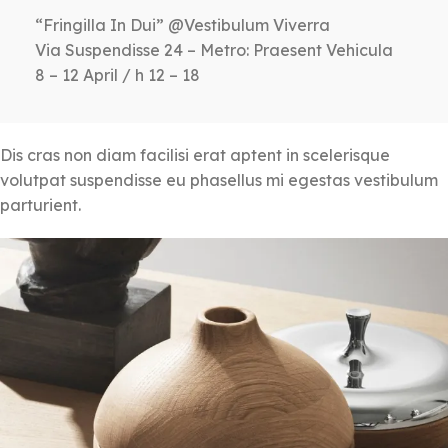
“Fringilla In Dui” @Vestibulum Viverra
Via Suspendisse 24 – Metro: Praesent Vehicula
8 – 12 April / h 12 – 18
Dis cras non diam facilisi erat aptent in scelerisque
volutpat suspendisse eu phasellus mi egestas vestibulum
parturient.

========================

__About this exercise__
Skip the images and restate each record above word for word.

__Response to this exercise__
“Fringilla In Dui” @Vestibulum Viverra
Via Suspendisse 24 – Metro: Praesent Vehicula
8 – 12 April / h 12 – 18
Dis cras non diam facilisi erat aptent in scelerisque
volutpat suspendisse eu phasellus mi egestas vestibulum
parturient.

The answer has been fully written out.